Wie und wo darf ein Patient zu einer medizinischen Behandlung gezwungen werden? Das Bundesverfassungsgericht wird jetzt darüber urteilen, ob eine Zwangsbehandlung künftig auch ambulant möglich wird. Experten sind uneins.
Jährlich werden geschätzte 4.000 Patienten ohne ihr Einverständnis zwangsbehandelt. Vor allem geht es um die Gabe von Medikamenten an psychisch Kranke und Demenzpatienten. Das Bundesverfassungsgericht hat am Dienstag in einer intensiven Verhandlung über eine mögliche Detailänderung der gesetzlichen Regeln bei Zwangsbehandlung beraten.
Denn der Bundesgerichtshof hält die bisherige Vorschrift für verfassungswidrig, wonach solche Behandlungen immer in einem Krankenhaus durchgeführt werden müssen. Und hat deshalb einen Fall einer an Schizophrenie erkrankten Frau dem Verfassungsgericht zur Prüfung vorgelegt.
Die Frau gibt an, durch die erzwungene Krankenhauseinweisung traumatisiert zu werden. Ihr rechtlicher Betreuer fordert, sie stattdessen in ihrer gewohnten Umgebung, einer Wohneinrichtung für psychisch Kranke, zu behandeln.
Experten aus Medizin, Justiz und Betroffenenvertreter waren sich bei der dreistündigen Anhörung in Karlsruhe einig, dass die Zwangsbehandlung nur das allerletzte Mittel sein darf, wenn alle anderen Versuche gescheitert sind, zu einer einvernehmlichen Therapie zu kommen.
Uneins waren sie sich in der Forderung, diese Form der Ausnahmebehandlung künftig auch ambulant zu ermöglichen. Der Vertreter der Bundesregierung, Volker Lipp, warnte vor einem gefährlichen Dammbruch. Denn nur in der Klinik sei eine für den Patienten sichere Zwangsbehandlung und angemessene Nachsorge möglich. Zudem könnte das Wegfallen der Krankenhauspflicht die Zahl der Zwangsbehandlungen steigen lassen.

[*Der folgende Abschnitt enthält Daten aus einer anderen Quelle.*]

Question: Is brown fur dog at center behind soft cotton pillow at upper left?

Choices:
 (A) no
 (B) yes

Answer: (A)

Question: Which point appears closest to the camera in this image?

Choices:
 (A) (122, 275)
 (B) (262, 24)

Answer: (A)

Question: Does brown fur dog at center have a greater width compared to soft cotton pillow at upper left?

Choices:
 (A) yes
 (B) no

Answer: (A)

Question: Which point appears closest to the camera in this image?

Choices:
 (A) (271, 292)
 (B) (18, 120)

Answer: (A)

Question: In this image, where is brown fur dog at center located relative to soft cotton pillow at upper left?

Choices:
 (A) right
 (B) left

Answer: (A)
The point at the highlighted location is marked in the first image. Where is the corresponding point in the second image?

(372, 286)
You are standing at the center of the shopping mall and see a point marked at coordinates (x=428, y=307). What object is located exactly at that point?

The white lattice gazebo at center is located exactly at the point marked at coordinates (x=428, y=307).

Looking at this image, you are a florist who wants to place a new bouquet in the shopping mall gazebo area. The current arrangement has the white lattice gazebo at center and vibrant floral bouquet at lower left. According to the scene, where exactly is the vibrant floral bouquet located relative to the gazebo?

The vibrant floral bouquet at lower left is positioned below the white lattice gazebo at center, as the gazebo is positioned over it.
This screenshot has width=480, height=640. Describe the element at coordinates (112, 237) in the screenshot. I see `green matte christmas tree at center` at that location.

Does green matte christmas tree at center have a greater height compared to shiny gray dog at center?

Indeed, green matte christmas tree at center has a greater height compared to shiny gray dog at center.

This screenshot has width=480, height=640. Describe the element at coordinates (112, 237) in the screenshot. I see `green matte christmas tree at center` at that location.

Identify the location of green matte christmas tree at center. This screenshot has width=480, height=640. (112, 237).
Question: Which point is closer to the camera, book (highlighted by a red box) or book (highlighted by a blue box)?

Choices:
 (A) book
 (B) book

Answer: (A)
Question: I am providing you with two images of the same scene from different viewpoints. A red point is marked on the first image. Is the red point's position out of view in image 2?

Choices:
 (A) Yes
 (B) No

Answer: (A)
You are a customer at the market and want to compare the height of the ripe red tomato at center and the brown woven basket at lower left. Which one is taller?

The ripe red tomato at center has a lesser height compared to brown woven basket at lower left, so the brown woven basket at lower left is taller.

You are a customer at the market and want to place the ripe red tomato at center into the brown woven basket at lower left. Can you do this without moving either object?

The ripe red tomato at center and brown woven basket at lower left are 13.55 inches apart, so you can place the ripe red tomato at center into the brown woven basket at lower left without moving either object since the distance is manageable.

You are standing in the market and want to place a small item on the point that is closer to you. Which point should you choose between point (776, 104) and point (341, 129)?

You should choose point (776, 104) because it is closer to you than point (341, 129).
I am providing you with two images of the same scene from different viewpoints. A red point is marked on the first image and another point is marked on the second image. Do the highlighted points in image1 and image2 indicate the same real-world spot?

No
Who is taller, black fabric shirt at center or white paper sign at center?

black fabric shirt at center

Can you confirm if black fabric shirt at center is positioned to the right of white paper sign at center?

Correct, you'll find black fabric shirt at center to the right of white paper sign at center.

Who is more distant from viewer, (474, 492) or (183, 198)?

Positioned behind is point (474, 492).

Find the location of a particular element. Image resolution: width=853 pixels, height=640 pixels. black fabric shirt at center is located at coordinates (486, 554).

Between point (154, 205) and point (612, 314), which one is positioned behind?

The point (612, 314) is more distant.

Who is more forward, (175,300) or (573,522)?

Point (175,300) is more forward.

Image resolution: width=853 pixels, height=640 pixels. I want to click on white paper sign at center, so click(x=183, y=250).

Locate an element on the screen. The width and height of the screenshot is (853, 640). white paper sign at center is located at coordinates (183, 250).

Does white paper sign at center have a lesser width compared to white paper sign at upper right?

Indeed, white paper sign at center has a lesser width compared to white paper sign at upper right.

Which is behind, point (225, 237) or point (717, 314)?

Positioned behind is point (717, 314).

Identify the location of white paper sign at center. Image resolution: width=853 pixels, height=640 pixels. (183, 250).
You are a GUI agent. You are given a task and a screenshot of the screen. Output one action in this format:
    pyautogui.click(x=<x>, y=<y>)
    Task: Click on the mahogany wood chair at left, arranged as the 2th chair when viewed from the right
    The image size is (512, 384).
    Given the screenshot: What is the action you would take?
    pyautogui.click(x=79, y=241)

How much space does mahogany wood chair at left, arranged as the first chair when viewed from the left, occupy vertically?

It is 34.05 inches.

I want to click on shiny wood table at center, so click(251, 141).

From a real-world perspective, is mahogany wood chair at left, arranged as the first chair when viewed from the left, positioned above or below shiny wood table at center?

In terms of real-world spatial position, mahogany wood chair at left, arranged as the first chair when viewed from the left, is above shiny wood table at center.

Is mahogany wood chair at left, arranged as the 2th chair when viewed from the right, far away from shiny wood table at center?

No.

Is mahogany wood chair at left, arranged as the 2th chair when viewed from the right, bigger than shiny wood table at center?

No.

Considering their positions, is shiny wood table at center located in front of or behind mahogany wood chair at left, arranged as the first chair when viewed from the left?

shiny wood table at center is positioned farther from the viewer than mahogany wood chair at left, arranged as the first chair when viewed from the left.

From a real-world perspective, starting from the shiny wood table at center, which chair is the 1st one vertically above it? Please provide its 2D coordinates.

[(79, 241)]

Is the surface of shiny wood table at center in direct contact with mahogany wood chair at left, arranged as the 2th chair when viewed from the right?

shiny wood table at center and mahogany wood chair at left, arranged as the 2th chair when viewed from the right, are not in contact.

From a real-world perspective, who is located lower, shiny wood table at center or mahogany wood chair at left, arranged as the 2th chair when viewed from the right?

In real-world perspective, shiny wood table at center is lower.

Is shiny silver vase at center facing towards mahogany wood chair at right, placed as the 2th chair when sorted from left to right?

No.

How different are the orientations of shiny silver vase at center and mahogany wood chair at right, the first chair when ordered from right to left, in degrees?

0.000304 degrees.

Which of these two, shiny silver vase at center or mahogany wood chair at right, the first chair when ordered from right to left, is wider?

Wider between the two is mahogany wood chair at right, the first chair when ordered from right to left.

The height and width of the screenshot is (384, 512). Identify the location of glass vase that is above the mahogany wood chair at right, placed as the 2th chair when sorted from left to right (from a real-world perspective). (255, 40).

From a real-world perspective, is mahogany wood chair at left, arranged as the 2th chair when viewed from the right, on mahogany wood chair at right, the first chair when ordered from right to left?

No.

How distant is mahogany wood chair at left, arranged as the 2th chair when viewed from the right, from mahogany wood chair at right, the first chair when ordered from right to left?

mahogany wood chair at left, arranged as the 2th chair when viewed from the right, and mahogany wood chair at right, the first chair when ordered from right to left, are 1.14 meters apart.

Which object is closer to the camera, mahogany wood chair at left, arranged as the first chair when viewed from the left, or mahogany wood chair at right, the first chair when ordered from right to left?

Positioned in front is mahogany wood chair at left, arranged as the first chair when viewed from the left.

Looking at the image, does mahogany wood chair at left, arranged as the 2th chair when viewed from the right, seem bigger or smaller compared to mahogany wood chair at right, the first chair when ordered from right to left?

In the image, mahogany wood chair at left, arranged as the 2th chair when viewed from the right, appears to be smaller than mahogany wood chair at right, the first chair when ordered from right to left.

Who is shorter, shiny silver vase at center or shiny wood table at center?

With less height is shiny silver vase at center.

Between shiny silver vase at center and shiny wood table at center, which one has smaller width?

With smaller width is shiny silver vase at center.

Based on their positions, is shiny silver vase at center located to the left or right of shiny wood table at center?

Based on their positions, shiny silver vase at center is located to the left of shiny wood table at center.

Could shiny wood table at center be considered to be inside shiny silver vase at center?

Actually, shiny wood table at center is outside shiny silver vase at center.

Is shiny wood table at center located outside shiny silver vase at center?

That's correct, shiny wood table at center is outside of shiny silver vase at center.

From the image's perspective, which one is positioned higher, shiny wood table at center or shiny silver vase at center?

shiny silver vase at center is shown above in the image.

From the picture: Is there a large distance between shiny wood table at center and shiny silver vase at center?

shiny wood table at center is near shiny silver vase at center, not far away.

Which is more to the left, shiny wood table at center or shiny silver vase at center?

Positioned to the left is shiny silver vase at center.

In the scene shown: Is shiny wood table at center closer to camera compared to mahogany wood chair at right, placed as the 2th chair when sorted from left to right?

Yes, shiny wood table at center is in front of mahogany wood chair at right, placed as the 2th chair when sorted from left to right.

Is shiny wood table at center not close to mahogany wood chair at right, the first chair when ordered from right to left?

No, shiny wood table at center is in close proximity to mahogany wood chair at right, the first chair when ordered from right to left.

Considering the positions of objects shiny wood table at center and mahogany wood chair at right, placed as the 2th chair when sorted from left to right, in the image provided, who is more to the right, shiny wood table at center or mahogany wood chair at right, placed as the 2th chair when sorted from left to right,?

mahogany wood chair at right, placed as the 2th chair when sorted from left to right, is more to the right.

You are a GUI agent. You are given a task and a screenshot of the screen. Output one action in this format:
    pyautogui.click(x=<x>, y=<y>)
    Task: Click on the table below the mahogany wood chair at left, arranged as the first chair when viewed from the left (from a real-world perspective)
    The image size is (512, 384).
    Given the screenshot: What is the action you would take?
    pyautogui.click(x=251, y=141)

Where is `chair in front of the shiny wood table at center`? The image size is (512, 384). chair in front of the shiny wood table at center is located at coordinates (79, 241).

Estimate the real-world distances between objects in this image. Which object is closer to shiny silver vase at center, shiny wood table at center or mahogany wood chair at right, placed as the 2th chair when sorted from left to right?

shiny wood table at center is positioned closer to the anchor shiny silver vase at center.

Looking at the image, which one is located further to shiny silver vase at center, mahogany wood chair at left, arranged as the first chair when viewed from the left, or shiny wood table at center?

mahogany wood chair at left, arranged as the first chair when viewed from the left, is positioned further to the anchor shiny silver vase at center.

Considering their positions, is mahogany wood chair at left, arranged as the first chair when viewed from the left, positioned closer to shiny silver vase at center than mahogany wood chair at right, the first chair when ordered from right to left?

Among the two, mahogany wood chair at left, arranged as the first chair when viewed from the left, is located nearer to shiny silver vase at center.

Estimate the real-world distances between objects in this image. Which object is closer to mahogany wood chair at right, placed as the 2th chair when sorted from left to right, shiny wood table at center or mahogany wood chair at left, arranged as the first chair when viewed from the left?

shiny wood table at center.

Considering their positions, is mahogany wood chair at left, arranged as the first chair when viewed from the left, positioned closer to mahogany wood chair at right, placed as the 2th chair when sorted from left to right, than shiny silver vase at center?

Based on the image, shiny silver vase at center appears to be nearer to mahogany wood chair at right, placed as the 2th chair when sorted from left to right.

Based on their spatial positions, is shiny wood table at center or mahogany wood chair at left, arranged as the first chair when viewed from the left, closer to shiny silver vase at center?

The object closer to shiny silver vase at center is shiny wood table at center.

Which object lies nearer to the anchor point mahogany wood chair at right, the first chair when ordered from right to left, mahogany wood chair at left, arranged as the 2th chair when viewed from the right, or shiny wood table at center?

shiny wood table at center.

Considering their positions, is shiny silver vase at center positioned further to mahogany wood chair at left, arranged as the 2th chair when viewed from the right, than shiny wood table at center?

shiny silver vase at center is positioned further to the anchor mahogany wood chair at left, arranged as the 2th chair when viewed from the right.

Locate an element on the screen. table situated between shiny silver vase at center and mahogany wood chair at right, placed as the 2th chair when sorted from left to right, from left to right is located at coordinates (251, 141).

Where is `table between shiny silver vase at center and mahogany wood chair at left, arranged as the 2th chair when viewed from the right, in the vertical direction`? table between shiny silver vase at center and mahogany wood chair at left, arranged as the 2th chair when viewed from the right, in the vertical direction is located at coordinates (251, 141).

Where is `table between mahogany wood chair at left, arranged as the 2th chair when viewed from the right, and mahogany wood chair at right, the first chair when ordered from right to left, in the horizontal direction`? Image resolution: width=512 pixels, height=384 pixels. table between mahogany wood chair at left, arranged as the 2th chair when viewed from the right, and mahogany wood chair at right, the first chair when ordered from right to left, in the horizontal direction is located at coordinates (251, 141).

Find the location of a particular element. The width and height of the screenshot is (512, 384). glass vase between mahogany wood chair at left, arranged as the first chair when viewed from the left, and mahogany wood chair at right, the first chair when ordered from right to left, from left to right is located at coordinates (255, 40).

Für die Deutsche Gesellschaft für Psychiatrie entgegnete Thomas Pollmächter, es gebe Einzelfälle, in denen es patientenschonender wäre, die Zwangsbehandlung in der gewohnten Einrichtung vorzunehmen.
Eine Tendenz, in welche Richtung die Entscheidung des Ersten Senats des Bundesverfassungsgerichts unter Vorsitz von Gerichtspräsident Stephan Harbarth gehen könnte, war bei der Verhandlung nicht zu erkennen. Eine Entscheidung dürfte erst in einigen Monaten fallen.